• Work required: Return each line of the data that contains the string "cables". Only matches with the same capitalization count.

• Working data:
----------------------------------------

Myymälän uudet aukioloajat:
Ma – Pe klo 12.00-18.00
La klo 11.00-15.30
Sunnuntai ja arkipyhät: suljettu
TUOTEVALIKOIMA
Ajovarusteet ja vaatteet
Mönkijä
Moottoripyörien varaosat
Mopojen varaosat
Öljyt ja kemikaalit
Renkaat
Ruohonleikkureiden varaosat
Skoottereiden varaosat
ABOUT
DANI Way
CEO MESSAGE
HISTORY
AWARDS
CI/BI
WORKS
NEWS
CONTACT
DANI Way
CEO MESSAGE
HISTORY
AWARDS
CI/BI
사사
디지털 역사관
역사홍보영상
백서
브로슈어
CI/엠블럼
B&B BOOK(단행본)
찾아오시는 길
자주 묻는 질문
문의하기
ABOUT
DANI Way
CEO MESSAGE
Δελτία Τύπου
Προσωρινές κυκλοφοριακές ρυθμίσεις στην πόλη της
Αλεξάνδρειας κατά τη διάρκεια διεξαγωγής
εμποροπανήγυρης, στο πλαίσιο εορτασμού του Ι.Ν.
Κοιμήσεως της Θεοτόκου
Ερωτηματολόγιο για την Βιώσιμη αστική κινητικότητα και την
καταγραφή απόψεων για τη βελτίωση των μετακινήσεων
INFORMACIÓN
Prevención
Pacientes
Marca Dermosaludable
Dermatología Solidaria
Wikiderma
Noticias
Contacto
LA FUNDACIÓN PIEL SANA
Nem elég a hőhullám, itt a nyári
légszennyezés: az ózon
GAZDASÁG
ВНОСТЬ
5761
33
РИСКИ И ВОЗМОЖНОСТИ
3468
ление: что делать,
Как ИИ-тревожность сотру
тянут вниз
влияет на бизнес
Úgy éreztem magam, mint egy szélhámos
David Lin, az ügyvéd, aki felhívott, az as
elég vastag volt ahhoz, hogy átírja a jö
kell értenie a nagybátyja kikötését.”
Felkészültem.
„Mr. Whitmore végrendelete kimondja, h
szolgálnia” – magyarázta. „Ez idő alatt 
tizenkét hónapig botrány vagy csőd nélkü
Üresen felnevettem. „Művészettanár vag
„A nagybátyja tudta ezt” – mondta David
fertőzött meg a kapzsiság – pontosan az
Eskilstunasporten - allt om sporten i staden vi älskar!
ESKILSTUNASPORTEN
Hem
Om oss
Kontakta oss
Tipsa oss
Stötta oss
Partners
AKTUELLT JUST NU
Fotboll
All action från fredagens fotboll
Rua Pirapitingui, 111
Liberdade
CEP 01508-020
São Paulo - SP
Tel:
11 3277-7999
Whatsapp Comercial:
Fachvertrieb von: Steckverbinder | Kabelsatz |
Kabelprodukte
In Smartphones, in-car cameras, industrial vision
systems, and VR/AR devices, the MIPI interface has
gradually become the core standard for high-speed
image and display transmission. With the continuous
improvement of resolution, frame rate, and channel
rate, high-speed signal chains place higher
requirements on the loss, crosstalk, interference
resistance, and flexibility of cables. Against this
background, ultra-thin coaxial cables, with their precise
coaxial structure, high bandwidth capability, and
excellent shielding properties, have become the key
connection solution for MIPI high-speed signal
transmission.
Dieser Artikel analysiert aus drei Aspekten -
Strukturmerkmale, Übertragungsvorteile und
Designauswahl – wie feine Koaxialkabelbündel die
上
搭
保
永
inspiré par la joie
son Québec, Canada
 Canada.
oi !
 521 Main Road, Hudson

----------------------------------------

• Exercise solution:
resistance, and flexibility of cables. Against this
background, ultra-thin coaxial cables, with their precise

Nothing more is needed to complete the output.